**Task instructions**:
(A) Set down the essay on India's political right below word for word, from "The enemy is" up to and including "commitment to constitutionalism.".
(B) In the essay on India's political right below, which book is named as the source of the phrase "wounded civilisation"?
(C) Write the next part of the essay on India's political right that appears below, picking up after its final sentence.

──────── Selected extract ────────

In contemporary India, the survival of the political right is no longer anchored in governance, delivery, or even ideological coherence; it is anchored in the continuous production of an enemy. This enemy is neither accidental nor emerging organically from social tensions. It is strategically assembled, carefully narrated, emotionally calibrated, and endlessly circulated. The logic is stark: without an enemy, the right wing stands naked before its own failures. Fear has become its most stable currency, hostility its most reliable campaign tool, and suspicion its most durable ideology.
Polarisation
To understand this, one must abandon the comforting illusion that polarisation is merely a byproduct of democracy. In India’s current political architecture, polarisation is a governing technique. It structures conversations, scripts media, trains bureaucracies, shapes police instincts, and disciplines public imagination. The nation is narrated not as a collective project of shared citizenship but as a besieged fortress surrounded by infiltrators. Inside this fortress, loyalty is never presumed, dissent is always treason, and minorities are perpetually provisional.
The brilliance of this political strategy lies in its capacity to transform weakness into strength. A government that struggles to deliver economic justice no longer competes on the terrain of material welfare. It shifts the terrain to symbolic survival. Instead of answering for unemployment, it manufactures cultural threats. Instead of addressing agrarian collapse, it stokes civilisational anxiety. Instead of fixing institutional decay, it discovers new internal enemies. The electorate is not asked, “What do you want?” but “Who must we protect you from?”
Muslims as Historical Injury
The process of enemy construction begins in the domain of memory. History is no longer read as a complex archive of coexistence, conflict, synthesis, and contradiction. It is compressed into a single wound. This move owes an intellectual debt to civilisational pessimism, including arguments associated with V. S. Naipaul, particularly his articulation of India as a “wounded civilisation” in India: A Wounded Civilization. In contemporary political discourse, this literary metaphor becomes political common sense. The wound is no longer a subject of healing; it becomes a permanent resource. The Muslim is positioned not as a historical participant but as the historical injury itself – a living reminder of defeat, humiliation, and stolen glory.
Majoritarian Politics needs an Internal Enemy
Here the argument must be made sharply: the right wing does not hate Muslims simply because of prejudice. It needs Muslims as a political technology. They function as an internal “other” – visible enough to be targeted, marginal enough to be contained, and symbolically potent enough to mobilise. Without this community being permanently available as a suspect population, the emotional economy of majoritarian politics collapses.
The enemy is never presented as completely external. External enemies can unify a nation in ways that stabilise democracy. Internal enemies fracture it in ways that fertilise authoritarianism. The Muslim, the dissenter, the leftist, the student protester, the civil rights lawyer -these figures are crafted as parasites within the body of the nation, not competitors in the marketplace of ideas. This internalisation of threat justifies extraordinary surveillance, extraordinary policing, and extraordinary violence, all while maintaining a theatrical commitment to constitutionalism.

──────── Data records ────────

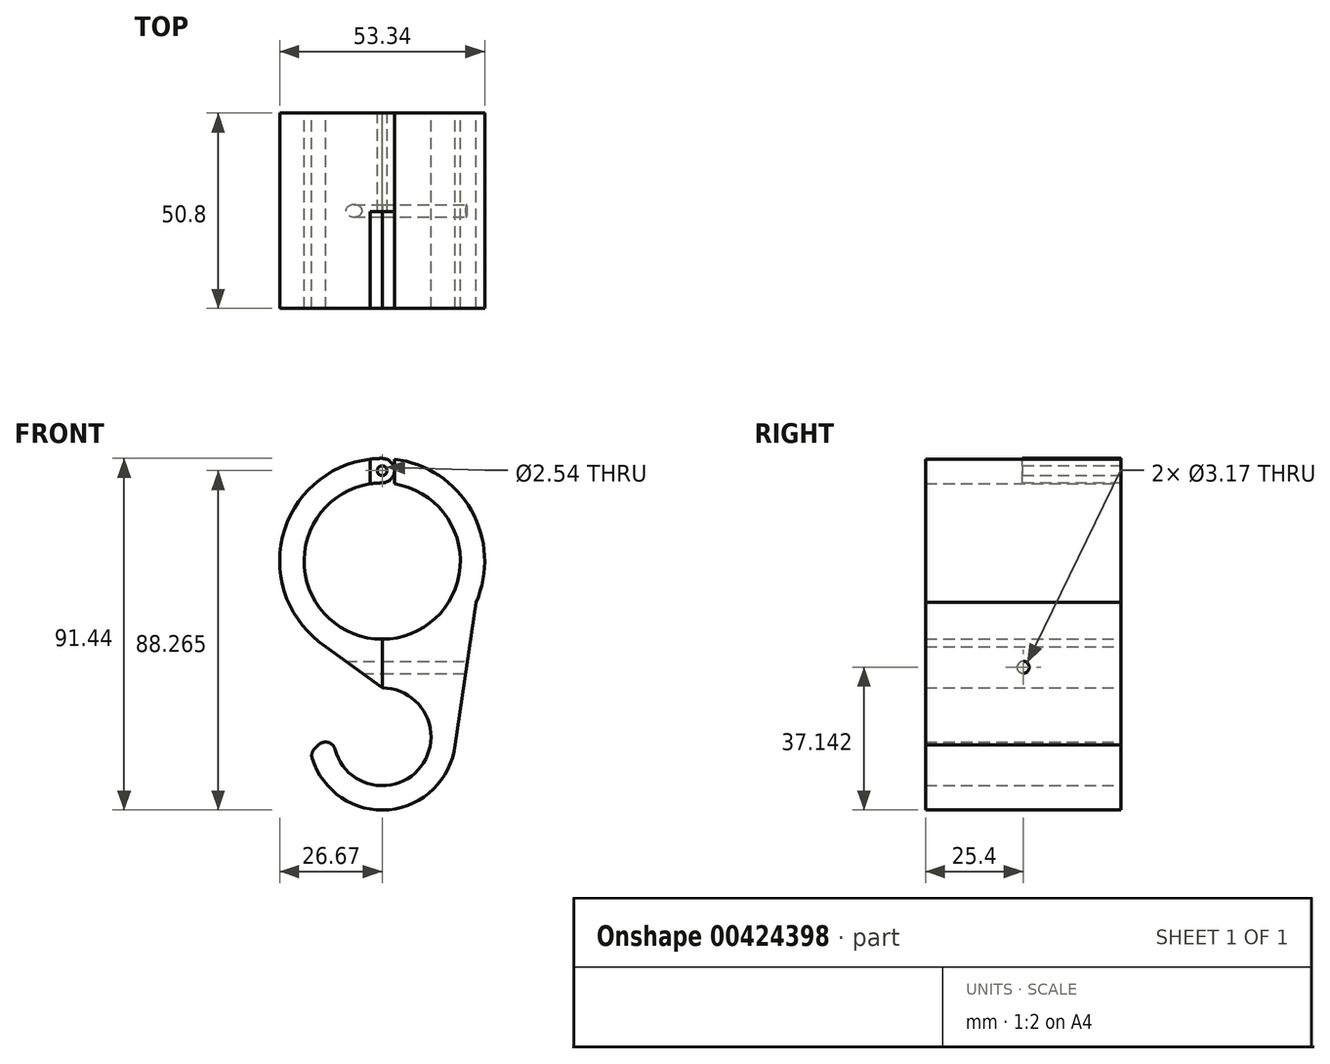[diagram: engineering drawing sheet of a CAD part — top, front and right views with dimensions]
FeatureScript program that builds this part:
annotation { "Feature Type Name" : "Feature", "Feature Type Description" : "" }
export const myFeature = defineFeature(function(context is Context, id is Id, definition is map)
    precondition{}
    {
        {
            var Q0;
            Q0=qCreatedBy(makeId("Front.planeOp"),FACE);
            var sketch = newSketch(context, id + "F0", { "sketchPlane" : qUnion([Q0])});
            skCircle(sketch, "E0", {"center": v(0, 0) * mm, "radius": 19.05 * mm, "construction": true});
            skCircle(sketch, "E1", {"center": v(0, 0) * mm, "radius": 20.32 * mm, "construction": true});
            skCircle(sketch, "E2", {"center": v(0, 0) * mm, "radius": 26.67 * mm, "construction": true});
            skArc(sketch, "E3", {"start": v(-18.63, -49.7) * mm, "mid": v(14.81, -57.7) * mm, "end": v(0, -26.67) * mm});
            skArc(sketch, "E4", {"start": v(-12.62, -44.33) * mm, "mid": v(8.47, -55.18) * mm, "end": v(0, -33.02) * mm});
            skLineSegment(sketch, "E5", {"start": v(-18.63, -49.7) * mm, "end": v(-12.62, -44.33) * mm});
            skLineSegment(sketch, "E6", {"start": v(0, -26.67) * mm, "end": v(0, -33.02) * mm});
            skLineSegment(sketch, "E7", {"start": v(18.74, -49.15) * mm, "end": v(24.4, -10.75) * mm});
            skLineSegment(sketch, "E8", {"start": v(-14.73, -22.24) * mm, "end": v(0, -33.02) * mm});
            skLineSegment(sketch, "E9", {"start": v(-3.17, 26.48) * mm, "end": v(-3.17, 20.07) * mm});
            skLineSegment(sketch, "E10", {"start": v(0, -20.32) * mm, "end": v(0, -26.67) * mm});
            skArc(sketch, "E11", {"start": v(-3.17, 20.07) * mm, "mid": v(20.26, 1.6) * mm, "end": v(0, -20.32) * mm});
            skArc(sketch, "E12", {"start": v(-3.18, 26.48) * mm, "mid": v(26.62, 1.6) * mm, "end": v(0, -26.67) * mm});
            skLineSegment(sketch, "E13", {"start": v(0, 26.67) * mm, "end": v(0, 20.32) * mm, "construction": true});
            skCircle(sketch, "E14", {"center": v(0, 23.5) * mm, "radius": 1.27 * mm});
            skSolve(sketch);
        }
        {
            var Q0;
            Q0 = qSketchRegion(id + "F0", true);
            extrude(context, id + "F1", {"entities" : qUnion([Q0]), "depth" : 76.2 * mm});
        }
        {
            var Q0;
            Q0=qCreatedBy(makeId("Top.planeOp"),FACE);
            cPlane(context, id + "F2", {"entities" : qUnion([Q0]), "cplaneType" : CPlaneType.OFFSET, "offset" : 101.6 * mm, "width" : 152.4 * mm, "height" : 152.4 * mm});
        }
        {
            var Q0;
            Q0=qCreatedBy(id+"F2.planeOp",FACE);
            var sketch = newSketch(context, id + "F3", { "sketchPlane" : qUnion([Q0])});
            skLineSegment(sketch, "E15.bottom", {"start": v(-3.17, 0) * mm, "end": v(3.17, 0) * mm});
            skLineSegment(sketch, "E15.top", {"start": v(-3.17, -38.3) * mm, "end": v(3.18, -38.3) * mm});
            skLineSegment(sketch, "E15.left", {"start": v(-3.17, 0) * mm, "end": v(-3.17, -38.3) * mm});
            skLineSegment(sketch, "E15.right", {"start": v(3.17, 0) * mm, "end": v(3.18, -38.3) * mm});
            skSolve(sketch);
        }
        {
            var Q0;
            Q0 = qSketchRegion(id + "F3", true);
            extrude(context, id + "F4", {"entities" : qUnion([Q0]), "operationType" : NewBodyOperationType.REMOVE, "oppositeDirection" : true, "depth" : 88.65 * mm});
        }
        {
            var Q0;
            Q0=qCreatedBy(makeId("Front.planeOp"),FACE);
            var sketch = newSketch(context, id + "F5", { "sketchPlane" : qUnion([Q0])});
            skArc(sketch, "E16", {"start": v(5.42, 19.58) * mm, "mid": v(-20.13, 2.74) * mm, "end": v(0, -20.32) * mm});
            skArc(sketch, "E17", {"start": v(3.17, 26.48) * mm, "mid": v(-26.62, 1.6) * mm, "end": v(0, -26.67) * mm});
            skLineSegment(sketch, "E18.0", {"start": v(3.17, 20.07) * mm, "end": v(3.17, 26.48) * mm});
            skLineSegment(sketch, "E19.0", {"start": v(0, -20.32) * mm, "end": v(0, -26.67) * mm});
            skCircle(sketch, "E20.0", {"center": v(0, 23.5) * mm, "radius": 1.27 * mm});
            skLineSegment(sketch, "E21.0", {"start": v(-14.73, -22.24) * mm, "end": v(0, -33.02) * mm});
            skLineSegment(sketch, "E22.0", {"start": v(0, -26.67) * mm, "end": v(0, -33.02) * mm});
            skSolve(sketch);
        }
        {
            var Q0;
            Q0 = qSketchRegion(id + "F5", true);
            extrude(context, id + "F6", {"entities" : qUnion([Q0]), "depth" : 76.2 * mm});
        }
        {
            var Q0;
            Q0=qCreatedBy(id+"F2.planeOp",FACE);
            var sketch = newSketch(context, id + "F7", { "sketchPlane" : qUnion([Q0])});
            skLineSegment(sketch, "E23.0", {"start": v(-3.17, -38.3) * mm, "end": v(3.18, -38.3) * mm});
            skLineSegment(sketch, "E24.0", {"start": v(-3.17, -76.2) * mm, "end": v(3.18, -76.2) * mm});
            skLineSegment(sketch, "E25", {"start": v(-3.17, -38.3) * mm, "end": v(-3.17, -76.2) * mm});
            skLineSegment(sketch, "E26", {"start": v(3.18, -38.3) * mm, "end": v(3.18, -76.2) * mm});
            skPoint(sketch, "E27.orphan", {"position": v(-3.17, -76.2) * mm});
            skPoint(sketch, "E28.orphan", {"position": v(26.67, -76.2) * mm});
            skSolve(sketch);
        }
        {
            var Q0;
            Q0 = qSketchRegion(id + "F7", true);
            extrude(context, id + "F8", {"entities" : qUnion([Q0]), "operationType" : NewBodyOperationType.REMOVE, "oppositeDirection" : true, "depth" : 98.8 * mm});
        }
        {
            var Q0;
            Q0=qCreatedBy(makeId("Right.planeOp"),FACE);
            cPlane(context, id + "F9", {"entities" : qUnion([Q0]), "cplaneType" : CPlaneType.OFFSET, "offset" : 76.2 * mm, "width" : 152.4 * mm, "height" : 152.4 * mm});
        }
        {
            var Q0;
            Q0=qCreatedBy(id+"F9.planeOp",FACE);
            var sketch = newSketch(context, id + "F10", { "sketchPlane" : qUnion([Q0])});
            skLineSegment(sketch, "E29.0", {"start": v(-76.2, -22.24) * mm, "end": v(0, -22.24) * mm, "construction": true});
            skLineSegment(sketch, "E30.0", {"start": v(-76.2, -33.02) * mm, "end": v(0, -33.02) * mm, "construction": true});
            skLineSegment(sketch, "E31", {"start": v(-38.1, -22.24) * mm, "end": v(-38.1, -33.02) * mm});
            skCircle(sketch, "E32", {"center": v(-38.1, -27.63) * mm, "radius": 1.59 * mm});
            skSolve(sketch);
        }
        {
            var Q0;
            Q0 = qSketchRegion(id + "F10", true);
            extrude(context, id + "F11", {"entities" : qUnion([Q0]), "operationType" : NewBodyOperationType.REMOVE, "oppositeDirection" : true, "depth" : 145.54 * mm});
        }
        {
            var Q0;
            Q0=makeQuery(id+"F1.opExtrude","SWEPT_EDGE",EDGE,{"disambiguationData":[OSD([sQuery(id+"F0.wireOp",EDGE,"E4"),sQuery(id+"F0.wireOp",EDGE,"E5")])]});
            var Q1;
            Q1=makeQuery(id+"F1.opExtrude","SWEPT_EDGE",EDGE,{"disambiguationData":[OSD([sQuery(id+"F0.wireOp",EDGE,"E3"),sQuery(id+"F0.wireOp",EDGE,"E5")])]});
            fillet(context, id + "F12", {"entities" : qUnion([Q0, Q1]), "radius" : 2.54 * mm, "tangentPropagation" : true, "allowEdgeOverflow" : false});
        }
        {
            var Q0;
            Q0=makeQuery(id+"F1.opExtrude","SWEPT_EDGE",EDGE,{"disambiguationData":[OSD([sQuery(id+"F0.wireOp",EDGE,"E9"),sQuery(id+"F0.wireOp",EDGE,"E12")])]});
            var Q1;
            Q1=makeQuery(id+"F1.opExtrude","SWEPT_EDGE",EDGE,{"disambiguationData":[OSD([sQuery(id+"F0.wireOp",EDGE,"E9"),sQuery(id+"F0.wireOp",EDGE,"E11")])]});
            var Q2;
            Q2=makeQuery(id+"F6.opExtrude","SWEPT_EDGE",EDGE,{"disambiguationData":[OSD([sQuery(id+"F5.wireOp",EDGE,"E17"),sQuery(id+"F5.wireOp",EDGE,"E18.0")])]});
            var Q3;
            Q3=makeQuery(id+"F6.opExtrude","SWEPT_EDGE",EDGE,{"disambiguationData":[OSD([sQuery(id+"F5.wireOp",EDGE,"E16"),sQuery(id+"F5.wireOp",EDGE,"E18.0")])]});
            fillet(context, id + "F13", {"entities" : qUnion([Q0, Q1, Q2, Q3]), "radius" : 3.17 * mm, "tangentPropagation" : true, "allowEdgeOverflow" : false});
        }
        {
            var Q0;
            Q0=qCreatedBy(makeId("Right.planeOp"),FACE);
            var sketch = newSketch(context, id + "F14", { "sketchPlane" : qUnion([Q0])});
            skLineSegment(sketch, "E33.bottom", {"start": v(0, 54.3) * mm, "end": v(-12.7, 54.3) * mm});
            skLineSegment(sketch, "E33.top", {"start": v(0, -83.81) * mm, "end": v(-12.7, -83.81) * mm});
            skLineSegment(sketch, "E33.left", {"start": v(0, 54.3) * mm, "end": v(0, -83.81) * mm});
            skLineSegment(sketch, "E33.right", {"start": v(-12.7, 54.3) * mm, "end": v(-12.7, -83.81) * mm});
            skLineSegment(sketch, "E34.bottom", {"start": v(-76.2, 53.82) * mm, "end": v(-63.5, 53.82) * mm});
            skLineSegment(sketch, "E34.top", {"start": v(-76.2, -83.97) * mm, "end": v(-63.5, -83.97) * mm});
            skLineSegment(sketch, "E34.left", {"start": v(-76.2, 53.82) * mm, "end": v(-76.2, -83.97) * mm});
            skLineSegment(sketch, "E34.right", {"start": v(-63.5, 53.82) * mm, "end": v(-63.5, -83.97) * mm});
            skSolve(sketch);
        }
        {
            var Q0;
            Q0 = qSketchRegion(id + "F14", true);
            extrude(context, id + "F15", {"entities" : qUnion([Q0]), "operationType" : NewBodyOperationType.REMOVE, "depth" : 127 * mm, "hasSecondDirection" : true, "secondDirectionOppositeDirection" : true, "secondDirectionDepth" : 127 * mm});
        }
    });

────────
──────── Data records ────────

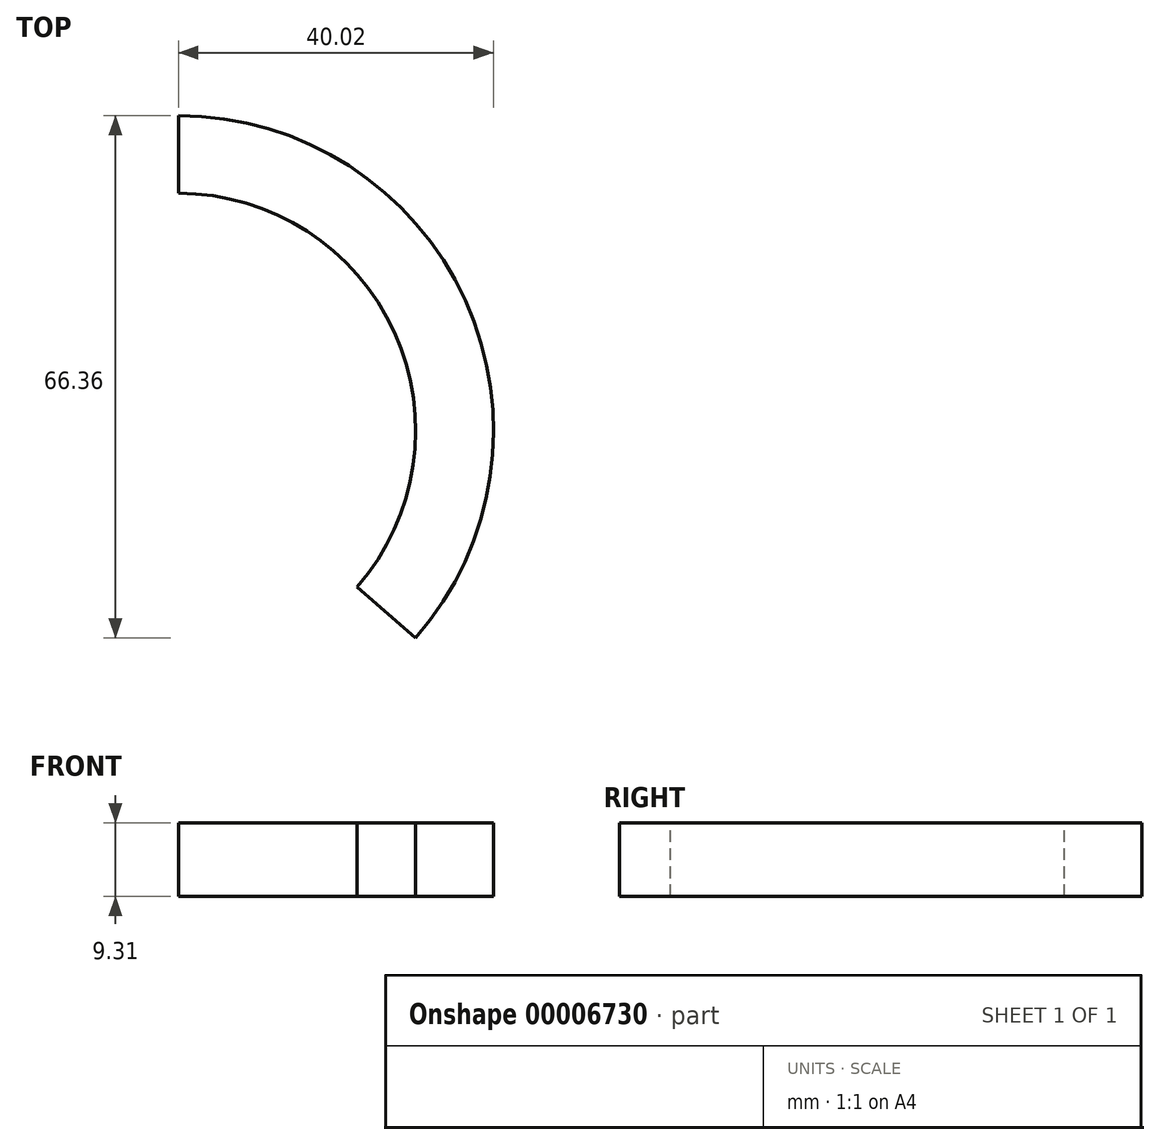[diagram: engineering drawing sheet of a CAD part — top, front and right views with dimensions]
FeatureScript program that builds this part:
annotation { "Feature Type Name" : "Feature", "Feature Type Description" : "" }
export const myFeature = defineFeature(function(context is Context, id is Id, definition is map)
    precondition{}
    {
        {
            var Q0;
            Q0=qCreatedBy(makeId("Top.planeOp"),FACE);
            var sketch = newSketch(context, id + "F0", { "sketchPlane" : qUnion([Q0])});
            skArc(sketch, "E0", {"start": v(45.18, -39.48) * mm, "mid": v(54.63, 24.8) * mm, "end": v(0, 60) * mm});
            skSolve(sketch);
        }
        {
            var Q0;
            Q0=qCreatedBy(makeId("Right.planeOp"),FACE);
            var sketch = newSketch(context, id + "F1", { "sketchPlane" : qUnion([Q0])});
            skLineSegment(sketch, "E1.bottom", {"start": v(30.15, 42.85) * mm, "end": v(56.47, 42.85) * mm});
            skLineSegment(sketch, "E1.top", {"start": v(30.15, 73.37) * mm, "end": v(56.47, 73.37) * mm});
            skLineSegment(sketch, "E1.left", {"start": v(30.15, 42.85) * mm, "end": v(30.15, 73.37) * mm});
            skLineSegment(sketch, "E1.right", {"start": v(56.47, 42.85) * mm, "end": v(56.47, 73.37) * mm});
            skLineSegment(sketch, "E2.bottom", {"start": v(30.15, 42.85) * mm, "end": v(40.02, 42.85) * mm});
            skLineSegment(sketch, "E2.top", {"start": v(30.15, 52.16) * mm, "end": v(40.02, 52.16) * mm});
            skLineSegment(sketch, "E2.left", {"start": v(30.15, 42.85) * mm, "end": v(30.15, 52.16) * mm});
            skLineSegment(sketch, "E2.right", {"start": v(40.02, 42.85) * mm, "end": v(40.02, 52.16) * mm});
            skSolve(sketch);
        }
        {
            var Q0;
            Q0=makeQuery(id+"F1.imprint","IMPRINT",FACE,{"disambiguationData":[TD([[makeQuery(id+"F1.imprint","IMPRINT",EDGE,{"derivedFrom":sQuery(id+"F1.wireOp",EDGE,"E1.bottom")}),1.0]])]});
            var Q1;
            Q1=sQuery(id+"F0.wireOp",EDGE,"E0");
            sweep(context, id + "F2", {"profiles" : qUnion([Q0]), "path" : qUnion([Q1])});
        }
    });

────────

**Expected answers**:
(A)
The enemy is never presented as completely external. External enemies can unify a nation in ways that stabilise democracy. Internal enemies fracture it in ways that fertilise authoritarianism. The Muslim, the dissenter, the leftist, the student protester, the civil rights lawyer -these figures are crafted as parasites within the body of the nation, not competitors in the marketplace of ideas. This internalisation of threat justifies extraordinary surveillance, extraordinary policing, and extraordinary violence, all while maintaining a theatrical commitment to constitutionalism.

(B) India: A Wounded Civilization, by V. S. Naipaul.

(C)
The media does not simply report this enemy; it performs it. Prime-time debates have become dramaturgical rituals where conclusions precede evidence and verdicts precede trials. The visual grammar is that of a courtroom, the emotional grammar that of a battleground. The Muslim voice is rarely invited to explain; it is summoned to be interrogated. The activist is rarely heard; they are displayed as a warning. Over time, the audience internalises the logic: some citizens speak, others are spoken about. Some deserve empathy, others deserve suspicion.
At this point, the argument must deepen. This strategy is not only cynical; it is structurally rational. In a country marked by massive inequality, governing through policy would require redistributing privilege. Manufacturing enemies is cheaper. It allows elites to retain economic dominance while offering the masses symbolic power. The voter may not have secure employment or quality education, but they can participate in humiliation. They may not control policy, but they can share memes. They may not access justice, but they can chant slogans. Hatred becomes a democratised experience.
Hatred as a Democratised Experience
The survival logic of the right also demands constant escalation. Yesterday’s enemy loses potency. Fear, like any drug, requires higher doses. This is why the boundaries of suspicion keep expanding. Once Muslims were the primary target, now students are added. Once activists were peripheral, now they are central. Even institutions that were once respected – courts, universities, media – are pulled into the orbit of treachery the moment they resist. The enemy must be everywhere, because exhaustion is fatal to authoritarian populism.
This process also depends on turning the majority into a psychologically aggrieved community. This is perhaps the most perverse element: a socially dominant group is trained to feel like a perpetual victim. Historical defeats are exaggerated, symbolic humiliations are repeated daily, and imagined demographic threats are amplified. Through this inversion, aggression becomes defence. Lynching becomes sentiment. Hate speech becomes frustration. Discrimination becomes cultural self-preservation.
By now, the political economy of fear is firmly established. It does not operate through secret conspiracies; it operates through public rituals. Rallies become rehearsals. Social media becomes a training camp. Religious gatherings become political classrooms. A vocabulary of suspicion slowly replaces the language of rights. Words like “love jihad”, “urban Naxal”, and “anti-national” enter everyday speech not as metaphors but as assumptions.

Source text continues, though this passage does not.